Have a good one mark.............................
	

	
	
		
		



		
			






Joe


----------



## Bearcarver (Nov 18, 2011)

Happy Birthday Mark!!!

Here's some Ribs for your B'day:







Bear


----------



## chef jimmyj (Nov 18, 2011)

Happy Birthday....How many this make?...JJ


----------



## dewetha (Nov 18, 2011)

Happy Birthday!


----------



## venture (Nov 18, 2011)

3011?  I had no idea he was that old?

Happy Birthday to a great guy!

Good luck and good smoking.


----------



## oldschoolbbq (Nov 18, 2011)

,Mark. Hope it's a good one with all you wanted and more.\

Stan and Trish    aka    oldschool


----------



## daveomak (Nov 18, 2011)

Mark... so you are another year wiser..... and what everyone else said.... Dave


----------



## pineywoods (Nov 18, 2011)

Happy Birthday Mark


----------



## mballi3011 (Nov 18, 2011)

Well Thanks alot guys and girls for the birthday wishes. I'm having fun running around New York City and just ate at Hill Country BBQ in the east village. Let me tell you they had THE best beef and spare ribs that I have ever eaten. Yes I said it "The Best" that I have eaten. We are just running around from restaurant to restaurant. Next up is The Meatball Factory then it's M Wells to finish off the Birthday Feast. So thanks again.


----------



## desertlites (Nov 18, 2011)

Happy B-day Buddy, hope you enjoy it up there in the Big city. Just don't try there Salsa.


----------



## africanmeat (Nov 19, 2011)

Happy birthday


----------



## erain (Nov 19, 2011)

Happy BDay Mark! hope ya have a great day!!!


----------



## smokingohiobutcher (Nov 19, 2011)

Happy Birthday Man!!! Heres To Ya!!!  ~  \_/ ~  CLINK!!  NAAHH!!! Lets Make It A Double!! 
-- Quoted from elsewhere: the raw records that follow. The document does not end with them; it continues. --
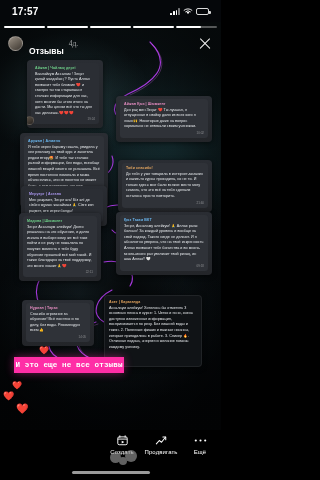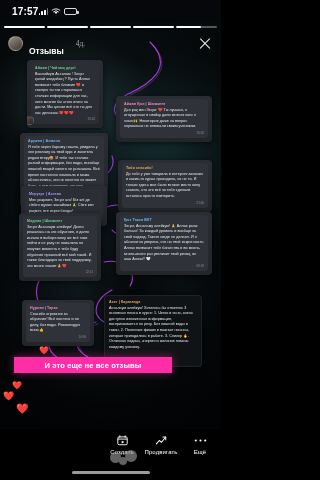--- a/index.html
+++ b/index.html
@@ -33,21 +33,21 @@
     position:absolute; left:0; top:22px; width:221px; height:408px;
     background:radial-gradient(ellipse 150px 230px at 50% 50%, rgba(0,0,0,0) 35%, rgba(0,0,0,.55) 100%);
   }
 
   
   .neon { position:absolute; left:0; top:22px; width:221px; height:408px; pointer-events:none; }
 
   
   .statusbar {
     position:absolute; left:0; top:0; width:221px; height:22px;
-    display:flex; align-items:center; 
+    display:flex; align-items:center; justify-content:space-between;
     padding:11px 12px; z-index:40;
   }
   .sb-time { color:#fff; font-size:10px; font-weight:bold; letter-spacing:.2px; }
   .sb-right { display:flex; align-items:center; gap:3px; }
   .sig { display:flex; align-items:flex-end; gap:1px; height:8px; }
   .sig i { display:block; width:1.7px; background:#fff; border-radius:.5px; }
   .sig i:nth-child(1){height:2.5px;} .sig i:nth-child(2){height:4px;}
   .sig i:nth-child(3){height:5.5px;} .sig i:nth-child(4){height:7px;opacity:.45;}
   .batt { width:13px; height:7px; border:1px solid rgba(255,255,255,.85); border-radius:2px; position:relative; }
   .batt:after { content:""; position:absolute; right:-2.5px; top:2px; width:1.5px; height:3px; background:rgba(255,255,255,.85); border-radius:0 1px 1px 0; }
@@ -65,21 +65,21 @@
   .story-head {
     position:absolute; left:0; top:32px; width:221px; height:22px;
     display:flex; align-items:center; padding:0 8px; z-index:40;
   }
   .avatar {
     width:15px; height:15px; border-radius:50%;
     background:linear-gradient(145deg,#9b9186 0%, #6f675d 45%, #3c3630 100%);
     border:.5px solid rgba(255,255,255,.25); flex:none;
   }
   .head-title { color:#fff; font-size:8.5px; font-weight:bold; margin-left:6px;margin-top:16px; }
-  .head-time { color:rgba(255,255,255,.62); font-size:7.5px; margin-left:12px;font-family:Liberation Serif, serif; }
+  .head-time { color:rgba(255,255,255,.62); font-size:7.5px; margin-left:5px;font-family:Liberation Serif, serif; }
   .close-x {
     margin-left:auto; width:16px; height:16px; position:relative; opacity:.95;
   }
   .close-x:before, .close-x:after {
     content:""; position:absolute; left:1px; top:7.5px; width:14px; height:1.2px;
     background:#fff; border-radius:1px;
   }
   .close-x:before { transform:rotate(45deg); }
   .close-x:after  { transform:rotate(-45deg); }
 
@@ -129,25 +129,26 @@
   #card-1 .bub, #card-5 .bub { background:#2b2e34; }
 
   .avatar-mini {
     position:absolute; left:-2px; bottom:3px; width:9px; height:9px; border-radius:50%;
     background:linear-gradient(145deg,#5c5348,#262220);
     border:.5px solid rgba(255,255,255,.12);
   }
 
   
   .banner {
-    position:absolute; left:14px; top:357px; width:158px; height:16px;
+    position:absolute; left:14px; top:357px; width:110px; height:16px;
     background:#ff2ea6;
     display:flex; align-items:center; justify-content:center;
     z-index:30;
     box-shadow:0 0 8px rgba(255,46,166,.45);
+    font-family:Liberation Mono, monospace;
   }
   .banner span {
     color:#ffffff; font-size:7.6px; font-weight:bold; letter-spacing:.1px; white-space:nowrap;
   }
 
   
   .heart { position:absolute; z-index:28; font-size:9px; line-height:1; color:#ef3b4f; }
   #h1 { left:12px; top:382px; font-size:8px; }
   #h2 { left:3px;  top:392px; font-size:9px; }
   #h3 { left:16px; top:404px; font-size:10px; }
~\_/ \_/ ~ You've Earned It!! CLINK...GULP.....AAAAHHHH!!!!

SOB


----------



## jjwdiver (Nov 19, 2011)

Happy Birthday Mark - I hope you are enjoying the weekend!

John


----------



## SmokinAl (Nov 19, 2011)

Happy birthday Mark! Have a great weekend!


----------



## DanMcG (Nov 19, 2011)

Happy Birthday Ya Old Fart. Take the day off and have some fun.


----------



## shooterrick (Nov 19, 2011)

Have a great day my friend.


----------



## ptcruiserguy (Nov 19, 2011)

Happy Birthday Mark, and from the sound of it, it is turning out to be a really good one.


----------